To avoid measurement error, it’s important to engage in a careful, systematic process to collect our evidence. This means taking steps to improve internal validity by removing or reducing the influence of factors that could impact our measurements. For example, we might provide anonymity to the people we collect data from to reduce concerns that someone would identify them. We could also make sure our information was always collected in the same way (e.g., from the same scale, with clothes and shoes on). It also means choosing measures with high construct validity, that are most representative of what we want to know more about (e.g., asking people to report their weight in lbs, as compared to the size of their favorite blue jeans). Think about it for a few minutes: can you come up with five other things that would affect the accuracy of your weight?
When we (or others) answer research questions, it’s important to provide information about how we collected our evidence. Since gathering evidence is an involved process, this information is often found in large parts of the method section labeled “materials” or “procedure”. For example, the procedures reported in my own paper take up three, single-spaced pages (Vangsness et al., 2022)! Here are just 5 of the things I considered when collecting my evidence:
using questions from researcher-validated surveys;
presenting the surveys, and the questions within them, in a random order;
including special survey questions to make sure participants were paying attention;
allowing people to respond on the same 1-7 scale so I could compare responses across surveys; and
evenly administering surveys over a 16-week period so that many different people could respond.
Empirical Evidence
As you can see, there are many factors to consider when collecting evidence! In fact, there are entire research methods classes dedicated to teaching people how to go about it. We don’t have space to go into all those details; for now, it’s enough to know that empirical evidence is both generalizable and takes steps to reduce measurement error.

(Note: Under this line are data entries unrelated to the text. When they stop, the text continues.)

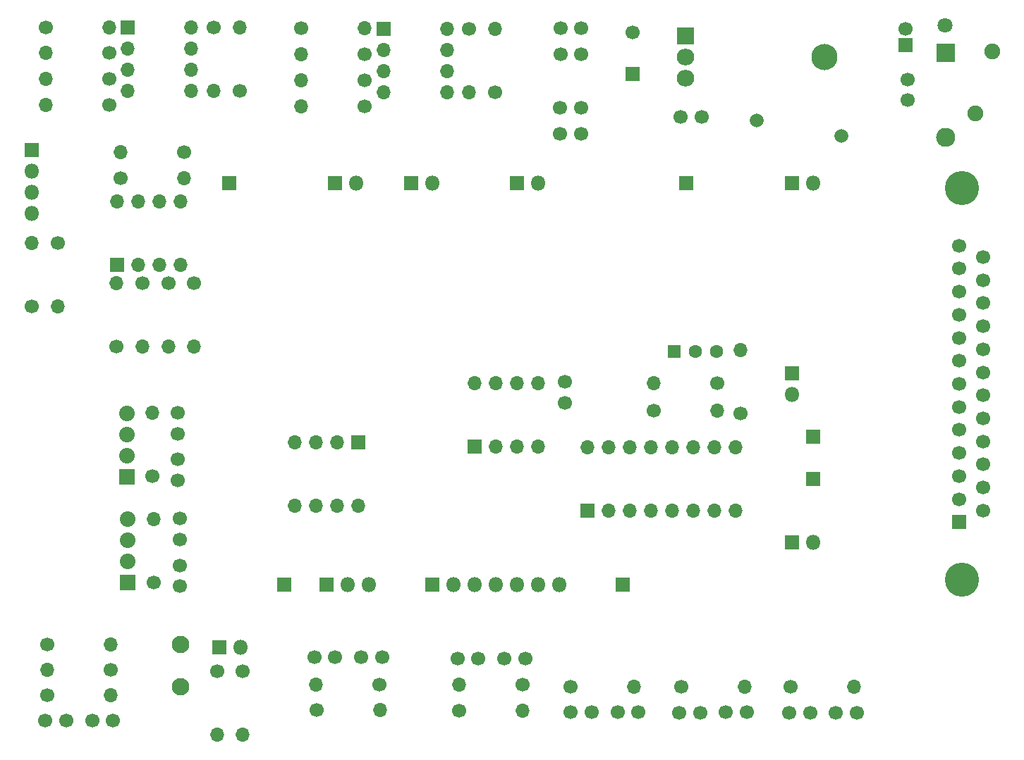
<source format=gbr>
%TF.GenerationSoftware,KiCad,Pcbnew,(5.1.6)-1*%
%TF.CreationDate,2023-01-06T15:30:19-08:00*%
%TF.ProjectId,Buggly SPD,42756767-6c79-4205-9350-442e6b696361,rev?*%
%TF.SameCoordinates,Original*%
%TF.FileFunction,Soldermask,Bot*%
%TF.FilePolarity,Negative*%
%FSLAX46Y46*%
G04 Gerber Fmt 4.6, Leading zero omitted, Abs format (unit mm)*
G04 Created by KiCad (PCBNEW (5.1.6)-1) date 2023-01-06 15:30:19*
%MOMM*%
%LPD*%
G01*
G04 APERTURE LIST*
%ADD10O,1.700000X1.700000*%
%ADD11C,1.700000*%
%ADD12O,1.800000X1.800000*%
%ADD13R,1.800000X1.800000*%
%ADD14R,1.700000X1.700000*%
%ADD15C,1.878000*%
%ADD16R,1.878000X1.878000*%
%ADD17R,1.600000X1.600000*%
%ADD18C,1.600000*%
%ADD19C,4.100000*%
%ADD20C,1.900000*%
%ADD21C,1.660000*%
%ADD22O,2.300000X2.300000*%
%ADD23R,2.300000X2.300000*%
%ADD24C,1.800000*%
%ADD25O,2.100000X2.005000*%
%ADD26R,2.100000X2.005000*%
%ADD27C,3.148000*%
%ADD28C,2.100000*%
G04 APERTURE END LIST*
D10*
%TO.C,R37*%
X91338400Y-70891400D03*
D11*
X91338400Y-78511400D03*
%TD*%
D10*
%TO.C,R36*%
X94488000Y-78486000D03*
D11*
X94488000Y-70866000D03*
%TD*%
D12*
%TO.C,J18*%
X91338400Y-67310000D03*
X91338400Y-64770000D03*
X91338400Y-62230000D03*
D13*
X91338400Y-59690000D03*
%TD*%
D12*
%TO.C,J17*%
X152120600Y-63728600D03*
D13*
X149580600Y-63728600D03*
%TD*%
D10*
%TO.C,J16*%
X130505200Y-102489000D03*
X122885200Y-94869000D03*
X127965200Y-102489000D03*
X125425200Y-94869000D03*
X125425200Y-102489000D03*
X127965200Y-94869000D03*
X122885200Y-102489000D03*
D14*
X130505200Y-94869000D03*
%TD*%
D10*
%TO.C,R35*%
X113182400Y-52654200D03*
D11*
X113182400Y-45034200D03*
%TD*%
D10*
%TO.C,R27*%
X93014800Y-54279800D03*
D11*
X100634800Y-54279800D03*
%TD*%
D10*
%TO.C,R16*%
X93014800Y-51181000D03*
D11*
X100634800Y-51181000D03*
%TD*%
D10*
%TO.C,R9*%
X190017400Y-124282200D03*
D11*
X182397400Y-124282200D03*
%TD*%
D12*
%TO.C,J6*%
X154660600Y-111988600D03*
X152120600Y-111988600D03*
X149580600Y-111988600D03*
X147040600Y-111988600D03*
X144500600Y-111988600D03*
X141960600Y-111988600D03*
D13*
X139420600Y-111988600D03*
%TD*%
D12*
%TO.C,J5*%
X139420600Y-63728600D03*
D13*
X136880600Y-63728600D03*
%TD*%
D11*
%TO.C,C13*%
X184770400Y-127355600D03*
X182270400Y-127355600D03*
%TD*%
%TO.C,C9*%
X187847600Y-127406400D03*
X190347600Y-127406400D03*
%TD*%
D15*
%TO.C,U2*%
X102819200Y-104089200D03*
X102819200Y-106629200D03*
X102819200Y-109169200D03*
D16*
X102819200Y-111709200D03*
%TD*%
D15*
%TO.C,U1*%
X102743000Y-91389200D03*
X102743000Y-93929200D03*
X102743000Y-96469200D03*
D16*
X102743000Y-99009200D03*
%TD*%
D10*
%TO.C,R6*%
X105943400Y-104114600D03*
D11*
X105943400Y-111734600D03*
%TD*%
D10*
%TO.C,R5*%
X105765600Y-91338400D03*
D11*
X105765600Y-98958400D03*
%TD*%
D10*
%TO.C,R4*%
X100812600Y-125272800D03*
D11*
X93192600Y-125272800D03*
%TD*%
D10*
%TO.C,R2*%
X93192600Y-122224800D03*
D11*
X100812600Y-122224800D03*
%TD*%
D10*
%TO.C,R1*%
X100812600Y-119176800D03*
D11*
X93192600Y-119176800D03*
%TD*%
D12*
%TO.C,J13*%
X185140600Y-106908600D03*
D13*
X182600600Y-106908600D03*
%TD*%
%TO.C,J12*%
X185140600Y-99288600D03*
%TD*%
%TO.C,J11*%
X185140600Y-94208600D03*
%TD*%
D12*
%TO.C,J10*%
X182600600Y-89128600D03*
D13*
X182600600Y-86588600D03*
%TD*%
D12*
%TO.C,J9*%
X185140600Y-63728600D03*
D13*
X182600600Y-63728600D03*
%TD*%
%TO.C,J8*%
X162280600Y-111988600D03*
%TD*%
%TO.C,J7*%
X169900600Y-63728600D03*
%TD*%
D12*
%TO.C,J4*%
X131800600Y-111988600D03*
X129260600Y-111988600D03*
D13*
X126720600Y-111988600D03*
%TD*%
D12*
%TO.C,J3*%
X130276600Y-63728600D03*
D13*
X127736600Y-63728600D03*
%TD*%
%TO.C,J2*%
X121640600Y-111988600D03*
%TD*%
%TO.C,J1*%
X115036600Y-63728600D03*
%TD*%
D11*
%TO.C,C16*%
X158532200Y-127330200D03*
X156032200Y-127330200D03*
%TD*%
%TO.C,C15*%
X144917800Y-120878600D03*
X142417800Y-120878600D03*
%TD*%
%TO.C,C14*%
X127747400Y-120700800D03*
X125247400Y-120700800D03*
%TD*%
%TO.C,C8*%
X109093000Y-109666400D03*
X109093000Y-112166400D03*
%TD*%
%TO.C,C7*%
X108839000Y-96915600D03*
X108839000Y-99415600D03*
%TD*%
%TO.C,C6*%
X95438600Y-128320800D03*
X92938600Y-128320800D03*
%TD*%
%TO.C,C5*%
X171562400Y-127355600D03*
X169062400Y-127355600D03*
%TD*%
%TO.C,C4*%
X98566600Y-128320800D03*
X101066600Y-128320800D03*
%TD*%
%TO.C,C2*%
X109093000Y-106538400D03*
X109093000Y-104038400D03*
%TD*%
%TO.C,C1*%
X108839000Y-93838400D03*
X108839000Y-91338400D03*
%TD*%
D10*
%TO.C,R34*%
X92989400Y-48056800D03*
D11*
X100609400Y-48056800D03*
%TD*%
D10*
%TO.C,R33*%
X123685300Y-54495700D03*
D11*
X131305300Y-54495700D03*
%TD*%
D10*
%TO.C,R32*%
X123685300Y-48196500D03*
D11*
X131305300Y-48196500D03*
%TD*%
D10*
%TO.C,R31*%
X110807500Y-83375500D03*
D11*
X110807500Y-75755500D03*
%TD*%
D10*
%TO.C,R30*%
X104609900Y-83375500D03*
D11*
X104609900Y-75755500D03*
%TD*%
D10*
%TO.C,R29*%
X123685300Y-51346100D03*
D11*
X131305300Y-51346100D03*
%TD*%
D10*
%TO.C,R28*%
X131305300Y-45059600D03*
D11*
X123685300Y-45059600D03*
%TD*%
D10*
%TO.C,R26*%
X100622100Y-44970700D03*
D11*
X93002100Y-44970700D03*
%TD*%
D10*
%TO.C,R25*%
X107708700Y-83375500D03*
D11*
X107708700Y-75755500D03*
%TD*%
D10*
%TO.C,R24*%
X101511100Y-75742800D03*
D11*
X101511100Y-83362800D03*
%TD*%
%TO.C,C21*%
X157287600Y-48183800D03*
X154787600Y-48183800D03*
%TD*%
%TO.C,C20*%
X157236800Y-57759600D03*
X154736800Y-57759600D03*
%TD*%
%TO.C,C19*%
X157236800Y-54635400D03*
X154736800Y-54635400D03*
%TD*%
%TO.C,C18*%
X157313000Y-45085000D03*
X154813000Y-45085000D03*
%TD*%
D10*
%TO.C,U3*%
X141147800Y-45123100D03*
X133527800Y-52743100D03*
X141147800Y-47663100D03*
X133527800Y-50203100D03*
X141147800Y-50203100D03*
X133527800Y-47663100D03*
X141147800Y-52743100D03*
D14*
X133527800Y-45123100D03*
%TD*%
D10*
%TO.C,R15*%
X116281200Y-45034200D03*
D11*
X116281200Y-52654200D03*
%TD*%
D10*
%TO.C,R14*%
X143840200Y-52768500D03*
D11*
X143840200Y-45148500D03*
%TD*%
D10*
%TO.C,R13*%
X146913600Y-45148500D03*
D11*
X146913600Y-52768500D03*
%TD*%
D10*
%TO.C,U4*%
X110477300Y-45008800D03*
X102857300Y-52628800D03*
X110477300Y-47548800D03*
X102857300Y-50088800D03*
X110477300Y-50088800D03*
X102857300Y-47548800D03*
X110477300Y-52628800D03*
D14*
X102857300Y-45008800D03*
%TD*%
D10*
%TO.C,U5*%
X101587300Y-65874900D03*
X109207300Y-73494900D03*
X104127300Y-65874900D03*
X106667300Y-73494900D03*
X106667300Y-65874900D03*
X104127300Y-73494900D03*
X109207300Y-65874900D03*
D14*
X101587300Y-73494900D03*
%TD*%
D10*
%TO.C,R21*%
X109639100Y-63131700D03*
D11*
X102019100Y-63131700D03*
%TD*%
D10*
%TO.C,R20*%
X101968300Y-60007500D03*
D11*
X109588300Y-60007500D03*
%TD*%
D10*
%TO.C,R12*%
X163652200Y-124231400D03*
D11*
X156032200Y-124231400D03*
%TD*%
D10*
%TO.C,R11*%
X150241000Y-127127000D03*
D11*
X142621000Y-127127000D03*
%TD*%
D10*
%TO.C,R10*%
X133146800Y-127000000D03*
D11*
X125526800Y-127000000D03*
%TD*%
D10*
%TO.C,R8*%
X142595600Y-124002800D03*
D11*
X150215600Y-124002800D03*
%TD*%
D10*
%TO.C,R7*%
X125450600Y-123952000D03*
D11*
X133070600Y-123952000D03*
%TD*%
D10*
%TO.C,R3*%
X176911000Y-124206000D03*
D11*
X169291000Y-124206000D03*
%TD*%
%TO.C,C12*%
X161660200Y-127330200D03*
X164160200Y-127330200D03*
%TD*%
%TO.C,C11*%
X148045800Y-120878600D03*
X150545800Y-120878600D03*
%TD*%
%TO.C,C10*%
X130875400Y-120700800D03*
X133375400Y-120700800D03*
%TD*%
%TO.C,C3*%
X174665000Y-127330200D03*
X177165000Y-127330200D03*
%TD*%
D10*
%TO.C,IC1*%
X144449800Y-87731600D03*
X152069800Y-95351600D03*
X146989800Y-87731600D03*
X149529800Y-95351600D03*
X149529800Y-87731600D03*
X146989800Y-95351600D03*
X152069800Y-87731600D03*
D14*
X144449800Y-95351600D03*
%TD*%
D11*
%TO.C,C17*%
X155321000Y-87593800D03*
X155321000Y-90093800D03*
%TD*%
%TO.C,C24*%
X196514720Y-53741960D03*
X196514720Y-51241960D03*
%TD*%
D10*
%TO.C,U6*%
X158013400Y-95453200D03*
X175793400Y-103073200D03*
X160553400Y-95453200D03*
X173253400Y-103073200D03*
X163093400Y-95453200D03*
X170713400Y-103073200D03*
X165633400Y-95453200D03*
X168173400Y-103073200D03*
X168173400Y-95453200D03*
X165633400Y-103073200D03*
X170713400Y-95453200D03*
X163093400Y-103073200D03*
X173253400Y-95453200D03*
X160553400Y-103073200D03*
X175793400Y-95453200D03*
D14*
X158013400Y-103073200D03*
%TD*%
D10*
%TO.C,R19*%
X176377600Y-83769200D03*
D11*
X176377600Y-91389200D03*
%TD*%
D10*
%TO.C,R18*%
X173609000Y-91033600D03*
D11*
X165989000Y-91033600D03*
%TD*%
D10*
%TO.C,R17*%
X166014400Y-87757000D03*
D11*
X173634400Y-87757000D03*
%TD*%
D17*
%TO.C,Q1*%
X168478200Y-83921600D03*
D18*
X173558200Y-83921600D03*
X171018200Y-83921600D03*
%TD*%
D19*
%TO.C,J15*%
X202976760Y-64284960D03*
X202976760Y-111384960D03*
D11*
X205516760Y-72599960D03*
X205516760Y-75369960D03*
X205516760Y-78139960D03*
X205516760Y-80909960D03*
X205516760Y-83679960D03*
X205516760Y-86449960D03*
X205516760Y-89219960D03*
X205516760Y-91989960D03*
X205516760Y-94759960D03*
X205516760Y-97529960D03*
X205516760Y-100299960D03*
X205516760Y-103069960D03*
X202676760Y-71214960D03*
X202676760Y-73984960D03*
X202676760Y-76754960D03*
X202676760Y-79524960D03*
X202676760Y-82294960D03*
X202676760Y-85064960D03*
X202676760Y-87834960D03*
X202676760Y-90604960D03*
X202676760Y-93374960D03*
X202676760Y-96144960D03*
X202676760Y-98914960D03*
X202676760Y-101684960D03*
D14*
X202676760Y-104454960D03*
%TD*%
D20*
%TO.C,RV1*%
X206597000Y-47846600D03*
X204597000Y-55346600D03*
%TD*%
D21*
%TO.C,F1*%
X188549280Y-58039000D03*
X178349280Y-56139000D03*
%TD*%
D22*
%TO.C,D17*%
X201086720Y-58191400D03*
D23*
X201086720Y-48031400D03*
%TD*%
D24*
%TO.C,J8*%
X200990200Y-44780200D03*
%TD*%
D25*
%TO.C,U7*%
X169824400Y-51094640D03*
X169824400Y-48554640D03*
D26*
X169824400Y-46014640D03*
D27*
X186484400Y-48554640D03*
%TD*%
D10*
%TO.C,R23*%
X113614200Y-130022600D03*
D11*
X113614200Y-122402600D03*
%TD*%
D10*
%TO.C,R22*%
X116662200Y-130022600D03*
D11*
X116662200Y-122402600D03*
%TD*%
D12*
%TO.C,JP1*%
X116382800Y-119507000D03*
D13*
X113842800Y-119507000D03*
%TD*%
D11*
%TO.C,C26*%
X163428680Y-45606960D03*
D14*
X163428680Y-50606960D03*
%TD*%
D11*
%TO.C,C25*%
X169249720Y-55758080D03*
X171749720Y-55758080D03*
%TD*%
D28*
%TO.C,C22*%
X109169200Y-124202200D03*
X109169200Y-119202200D03*
%TD*%
D11*
%TO.C,C23*%
X196209920Y-45132240D03*
D14*
X196209920Y-47132240D03*
%TD*%
M02*

</source>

As you can imagine, empirical evidence is harder to obtain than anecdotal evidence. For one, it is time-consuming to gather information from people besides just ourselves and those we know. It can also be costly - both in time and money - because we need to be very careful in how we gather that information. Despite these drawbacks, empirical methods are the best way to ensure that the evidence we collect can answer questions about other people.
Continue the Journey
Want to test your knowledge of the topics featured in this article? Take our five-question quiz!
Want to support more blog posts, practice questions, and featured content? Buy me a coffee.
For what it’s worth… (1) yes, this was a great choice; (2) we decided to incorporate vegetarian meals because we like them, health benefits aside; and (3) we are currently enjoying The Turning Point: The Cold War.
Fun facts for the next time you’re at trivia: women tend to under-report while men tend to over-report their weight (Johannson et al., 1998). Additionally, women who are underweight over-report and those who are overweight tend to under-report (Lin et al., 2012).